As a lyricist, Dawson works from already established vocal melodies, a function of his writing habits. "I wish I was writing all the time but I'm not. I sort of have to get myself into a state of stress, knowing that I have to wrap up the lyrics going in to writing the songs. I wish the songs were all about the lyrics, but in reality I find myself walking around, counting syllables on my fingers trying to fit a whole bunch of words into a melody we've already come up with." Generally, he starts with a song title, or focused idea then expands on it. "I'll have 12 lines [to work with] and I'll come up with 24 and have to cut them down to what the bulk of that narrative is."

Several of Summer of Lust's tracks reflect the dichotomy that accompanies life in the creative arts. "Most of our peers and closest friends are artists, whether visual, or filmmakers or musicians and I think these people have the same frustrations," he says. "Something they loved about creating art became futile and it ends up making them frustrated or angry rather than finding any sense of fulfilment. A lot of them abandon it for other things."

On the other end of the spectrum, the members of Library Voices have managed to prevail even as governments cut funding to arts programs and they watch friends settle down. "A lot of people at the start ― friends and family ― didn't understand what we were doing and wondered when we were going to grow up and get real jobs are now looking at us through jealous eyes."

Working into the wee hours on their final day in Kronau, the septet packed up the van the next morning and headed to Montreal for ten days at Break Glass Studio with the Besnard Lakes' Jace Lasek, himself a Regina transplant. His recording style proved to be a perfect match with the band's newfound writing philosophy. "He's so sincerely interested in studio gear in a capacity that doesn't really exist, now that everything is so accessible in your bedroom.
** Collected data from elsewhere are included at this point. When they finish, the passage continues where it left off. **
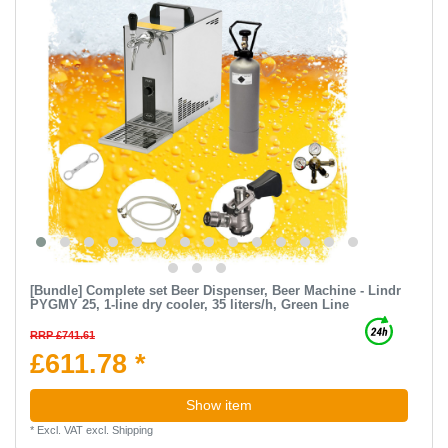
[Bundle] Complete set Beer Dispenser, Beer Machine - Lindr
PYGMY 25, 1-line dry cooler, 35 liters/h, Green Line
RRP £741.61
£611.78 *
Show item
*
Excl. VAT
excl.
Shipping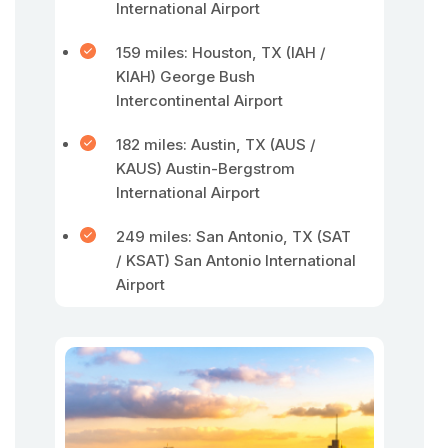
International Airport
159 miles: Houston, TX (IAH /
KIAH) George Bush
Intercontinental Airport
182 miles: Austin, TX (AUS /
KAUS) Austin-Bergstrom
International Airport
249 miles: San Antonio, TX (SAT
/ KSAT) San Antonio International
Airport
He doesn't live in the world of laptops and plug-ins. It becomes about the performance and the tone you put into the record going in."

Two factors ensured that the band wouldn't repeat the months of tweaking and remixing that accompanied the Denim on Denim sessions. With Lasek's analog process, if changes were to be made after a track was mixed, he would have to go back to the board and reset each EQ, one by one, a tedious process no one was keen to go through. The second factor concerned the band's self-imposed rule about drinking while in the studio. "We decided that no one was allowed to drink until they'd 100 percent finished their parts. Jace's studio is about a block away from a service station. When someone would finish, they'd disappear into the night and come back with a bottle of wine and a handful of beer. It started with Mike the drummer finishing first and having to sit in the corner and drink alone, waiting for Eoin to finish the bass parts." With the band members sufficiently lubricated at the end of each night, there was little room for nitpicking.

The finishing touch was the inclusion of audio-book reader Simon Vance at the beginning and end of the album. Everyone was fans of his reading of Bill Bryson's A Short History of Nearly Everything. "The way he delivers Bryson's humour, is so dry," say Dawson. The band tracked him down in California and he agreed to record the script they sent him. The results bookend the album. "It ties in well with the Library Voices thing," he says. "We can't seem to escape the literary lean of our band."